Heavy industry and chemicals are facing a similar squeeze. Dow, for example, has announced the closure of several energy-intensive chemical plants in Europe, citing high regulatory costs and weak demand. The technology and consulting space is also undergoing painful restructuring. Accenture has reduced its workforce by targeting employees who cannot be retrained for roles aligned with artificial intelligence, even as it doubles down on hiring for new digital functions. Banking and financial institutions are trimming staff in retail branches and back-office operations as digital banking and automation reduce the need for human involvement. Logistics and transport firms, pressured by rising fuel costs and disrupted supply chains, are also consolidating, scaling back operations in less profitable regions.
Together, these sector-specific examples highlight a pattern: industries that are energy-intensive, heavily regulated, or caught in the middle of technological transitions are the most vulnerable to large-scale layoffs.
Implications & What to Watch
The wave of job cuts carries significant consequences for both workers and the wider economy. For employees, the immediate effect is displacement and the challenge of finding opportunities in a labor market that is increasingly demanding new skills. Many of the jobs being lost are not expected to return in their old form, which raises the stakes for reskilling and retraining initiatives. Governments and corporations that invest in equipping workers with expertise in digital tools, clean technologies, or advanced manufacturing are likely to be better positioned to manage the disruption.
At the same time, the emphasis on cost-cutting and automation could reshape productivity across Europe. Companies are accelerating their investments in artificial intelligence, robotics, and digital infrastructure to reduce reliance on human labor in repetitive or costly roles. This may enhance efficiency but risks deepening inequality between workers who can adapt and those left behind.

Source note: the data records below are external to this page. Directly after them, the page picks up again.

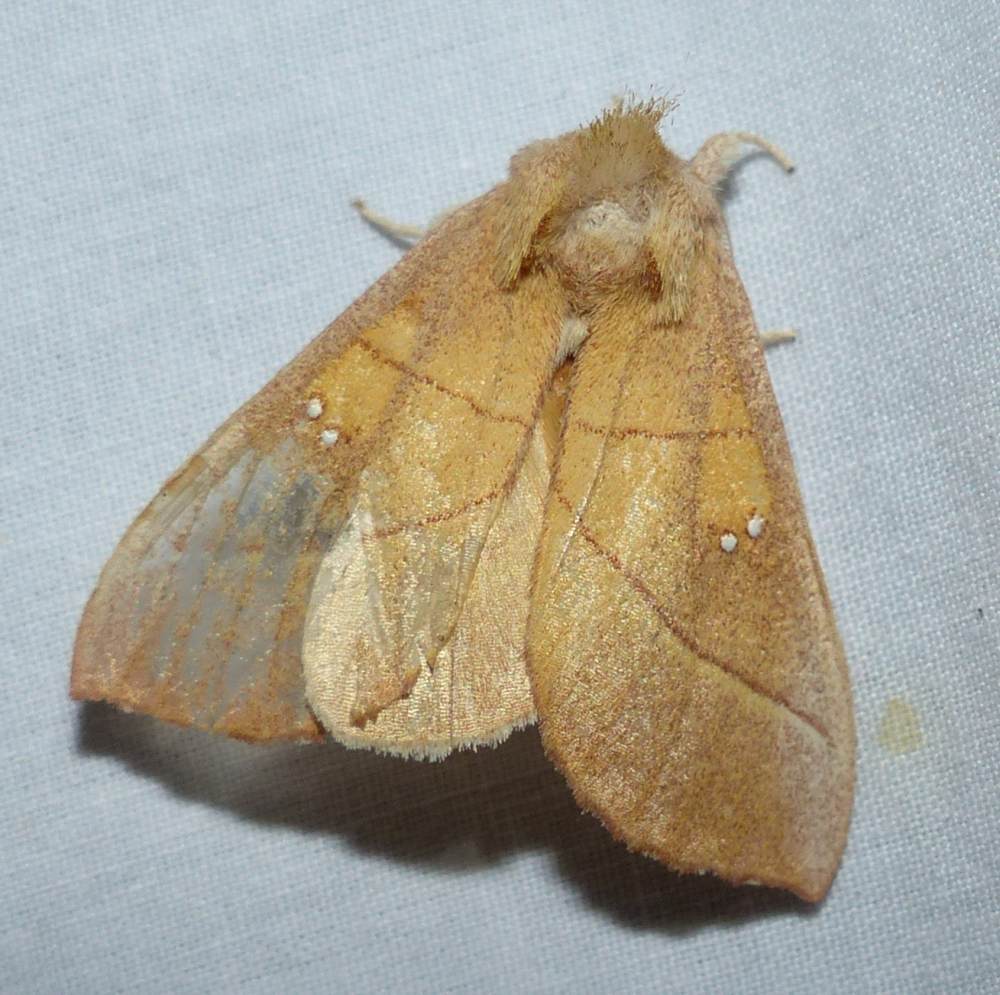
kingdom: Animalia
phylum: Arthropoda
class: Insecta
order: Lepidoptera
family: Notodontidae
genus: Nadata
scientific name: Nadata gibbosa
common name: White-dotted prominent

On a macroeconomic level, widespread layoffs risk feeding into slower consumer spending, creating a feedback loop of weaker demand and further job reductions. Policymakers face a delicate balance: cushioning the social costs of unemployment while also encouraging businesses to remain competitive in a changing global landscape. The trajectory of inflation, interest rates, and industrial policy will determine whether these layoffs mark a short-term adjustment or the start of a more protracted shift in Europe’s labor market.
Conclusion
In summary, European companies are cutting jobs due to a confluence of internal and external pressures: weak demand, high costs (from inflation, energy, finance), shifting technology demands (AI, EVs), regulatory burdens, and investor expectations. While some of these cuts are “painful”, many are viewed by companies as necessary to realign with a changing global economy.
That said, the severity and duration of the trend will depend on how quickly economic growth rebounds, how inflation and interest rates behave, how well workers adapt via retraining, and how governments support transitions.